Provided records:
((
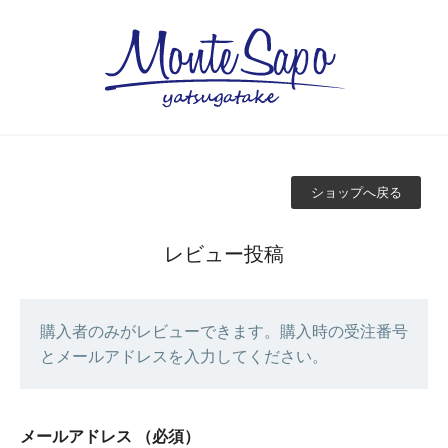
ショップへ戻る
レビュー投稿
購入者のみがレビューできます。購入時の受注番号
とメールアドレスを入力してください。
メールアドレス
（必須）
))
Job item:
Copy the text of the records above word for word, leaving out the pictures.

Expected output:
ショップへ戻る
レビュー投稿
購入者のみがレビューできます。購入時の受注番号
とメールアドレスを入力してください。
メールアドレス
（必須）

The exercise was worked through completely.